→ **Request**
Every entry below needs to be repeated exactly.

*** Data for processing ***

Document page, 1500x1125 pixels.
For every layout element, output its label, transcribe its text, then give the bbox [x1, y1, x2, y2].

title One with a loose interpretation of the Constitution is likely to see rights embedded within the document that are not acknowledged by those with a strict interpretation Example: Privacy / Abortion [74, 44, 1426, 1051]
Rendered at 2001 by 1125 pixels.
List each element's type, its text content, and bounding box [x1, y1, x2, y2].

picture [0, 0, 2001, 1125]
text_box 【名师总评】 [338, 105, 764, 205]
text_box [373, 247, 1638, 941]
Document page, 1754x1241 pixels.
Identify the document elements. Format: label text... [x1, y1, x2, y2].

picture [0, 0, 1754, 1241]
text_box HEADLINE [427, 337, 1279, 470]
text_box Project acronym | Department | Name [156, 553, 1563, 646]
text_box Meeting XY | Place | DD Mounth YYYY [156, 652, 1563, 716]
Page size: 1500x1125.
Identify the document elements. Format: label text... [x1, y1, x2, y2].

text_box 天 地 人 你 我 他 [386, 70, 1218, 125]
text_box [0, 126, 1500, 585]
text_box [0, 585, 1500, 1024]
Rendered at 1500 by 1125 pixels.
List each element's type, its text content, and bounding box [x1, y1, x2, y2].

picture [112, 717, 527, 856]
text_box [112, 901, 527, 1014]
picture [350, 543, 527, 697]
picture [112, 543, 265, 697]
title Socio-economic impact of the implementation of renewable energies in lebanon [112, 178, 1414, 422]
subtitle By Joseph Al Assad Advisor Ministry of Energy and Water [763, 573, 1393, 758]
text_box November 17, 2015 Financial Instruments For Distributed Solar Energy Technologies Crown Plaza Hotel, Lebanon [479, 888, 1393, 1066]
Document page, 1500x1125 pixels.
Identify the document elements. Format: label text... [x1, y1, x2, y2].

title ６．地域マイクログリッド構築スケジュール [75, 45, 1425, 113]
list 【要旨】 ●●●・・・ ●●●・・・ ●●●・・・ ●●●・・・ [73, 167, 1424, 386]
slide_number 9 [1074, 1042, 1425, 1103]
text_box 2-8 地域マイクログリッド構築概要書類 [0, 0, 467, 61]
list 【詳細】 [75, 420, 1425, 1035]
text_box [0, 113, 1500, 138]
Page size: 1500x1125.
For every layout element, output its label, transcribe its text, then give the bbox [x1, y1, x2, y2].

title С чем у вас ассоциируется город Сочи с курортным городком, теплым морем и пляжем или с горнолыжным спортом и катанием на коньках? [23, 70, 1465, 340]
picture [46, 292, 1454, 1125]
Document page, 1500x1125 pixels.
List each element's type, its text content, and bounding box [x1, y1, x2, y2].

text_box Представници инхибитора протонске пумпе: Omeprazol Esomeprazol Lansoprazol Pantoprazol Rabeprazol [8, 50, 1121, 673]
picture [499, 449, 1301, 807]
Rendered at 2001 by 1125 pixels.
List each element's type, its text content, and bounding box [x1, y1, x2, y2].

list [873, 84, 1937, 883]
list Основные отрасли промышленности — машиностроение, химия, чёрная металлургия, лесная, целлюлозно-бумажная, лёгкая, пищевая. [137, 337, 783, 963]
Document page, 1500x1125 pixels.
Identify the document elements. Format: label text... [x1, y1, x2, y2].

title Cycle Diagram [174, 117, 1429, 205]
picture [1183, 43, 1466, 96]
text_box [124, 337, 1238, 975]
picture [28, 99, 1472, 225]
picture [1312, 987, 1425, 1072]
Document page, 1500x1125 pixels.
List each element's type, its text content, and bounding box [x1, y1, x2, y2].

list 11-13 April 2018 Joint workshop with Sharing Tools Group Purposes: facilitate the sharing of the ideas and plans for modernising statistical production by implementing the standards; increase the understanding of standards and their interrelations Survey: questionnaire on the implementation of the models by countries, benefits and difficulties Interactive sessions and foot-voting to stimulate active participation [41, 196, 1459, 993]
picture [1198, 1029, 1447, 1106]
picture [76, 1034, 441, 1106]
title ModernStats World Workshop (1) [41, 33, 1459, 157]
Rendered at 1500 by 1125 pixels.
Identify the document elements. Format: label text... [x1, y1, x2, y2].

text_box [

*** End of Data for processing ***

→ **Task result**
Document page, 1500x1125 pixels.
For every layout element, output its label, transcribe its text, then give the bbox [x1, y1, x2, y2].

title One with a loose interpretation of the Constitution is likely to see rights embedded within the document that are not acknowledged by those with a strict interpretation Example: Privacy / Abortion [74, 44, 1426, 1051]
Rendered at 2001 by 1125 pixels.
List each element's type, its text content, and bounding box [x1, y1, x2, y2].

picture [0, 0, 2001, 1125]
text_box 【名师总评】 [338, 105, 764, 205]
text_box [373, 247, 1638, 941]
Document page, 1754x1241 pixels.
Identify the document elements. Format: label text... [x1, y1, x2, y2].

picture [0, 0, 1754, 1241]
text_box HEADLINE [427, 337, 1279, 470]
text_box Project acronym | Department | Name [156, 553, 1563, 646]
text_box Meeting XY | Place | DD Mounth YYYY [156, 652, 1563, 716]
Page size: 1500x1125.
Identify the document elements. Format: label text... [x1, y1, x2, y2].

text_box 天 地 人 你 我 他 [386, 70, 1218, 125]
text_box [0, 126, 1500, 585]
text_box [0, 585, 1500, 1024]
Rendered at 1500 by 1125 pixels.
List each element's type, its text content, and bounding box [x1, y1, x2, y2].

picture [112, 717, 527, 856]
text_box [112, 901, 527, 1014]
picture [350, 543, 527, 697]
picture [112, 543, 265, 697]
title Socio-economic impact of the implementation of renewable energies in lebanon [112, 178, 1414, 422]
subtitle By Joseph Al Assad Advisor Ministry of Energy and Water [763, 573, 1393, 758]
text_box November 17, 2015 Financial Instruments For Distributed Solar Energy Technologies Crown Plaza Hotel, Lebanon [479, 888, 1393, 1066]
Document page, 1500x1125 pixels.
Identify the document elements. Format: label text... [x1, y1, x2, y2].

title ６．地域マイクログリッド構築スケジュール [75, 45, 1425, 113]
list 【要旨】 ●●●・・・ ●●●・・・ ●●●・・・ ●●●・・・ [73, 167, 1424, 386]
slide_number 9 [1074, 1042, 1425, 1103]
text_box 2-8 地域マイクログリッド構築概要書類 [0, 0, 467, 61]
list 【詳細】 [75, 420, 1425, 1035]
text_box [0, 113, 1500, 138]
Page size: 1500x1125.
For every layout element, output its label, transcribe its text, then give the bbox [x1, y1, x2, y2].

title С чем у вас ассоциируется город Сочи с курортным городком, теплым морем и пляжем или с горнолыжным спортом и катанием на коньках? [23, 70, 1465, 340]
picture [46, 292, 1454, 1125]
Document page, 1500x1125 pixels.
List each element's type, its text content, and bounding box [x1, y1, x2, y2].

text_box Представници инхибитора протонске пумпе: Omeprazol Esomeprazol Lansoprazol Pantoprazol Rabeprazol [8, 50, 1121, 673]
picture [499, 449, 1301, 807]
Rendered at 2001 by 1125 pixels.
List each element's type, its text content, and bounding box [x1, y1, x2, y2].

list [873, 84, 1937, 883]
list Основные отрасли промышленности — машиностроение, химия, чёрная металлургия, лесная, целлюлозно-бумажная, лёгкая, пищевая. [137, 337, 783, 963]
Document page, 1500x1125 pixels.
Identify the document elements. Format: label text... [x1, y1, x2, y2].

title Cycle Diagram [174, 117, 1429, 205]
picture [1183, 43, 1466, 96]
text_box [124, 337, 1238, 975]
picture [28, 99, 1472, 225]
picture [1312, 987, 1425, 1072]
Document page, 1500x1125 pixels.
List each element's type, its text content, and bounding box [x1, y1, x2, y2].

list 11-13 April 2018 Joint workshop with Sharing Tools Group Purposes: facilitate the sharing of the ideas and plans for modernising statistical production by implementing the standards; increase the understanding of standards and their interrelations Survey: questionnaire on the implementation of the models by countries, benefits and difficulties Interactive sessions and foot-voting to stimulate active participation [41, 196, 1459, 993]
picture [1198, 1029, 1447, 1106]
picture [76, 1034, 441, 1106]
title ModernStats World Workshop (1) [41, 33, 1459, 157]
Rendered at 1500 by 1125 pixels.
Identify the document elements. Format: label text... [x1, y1, x2, y2].

text_box [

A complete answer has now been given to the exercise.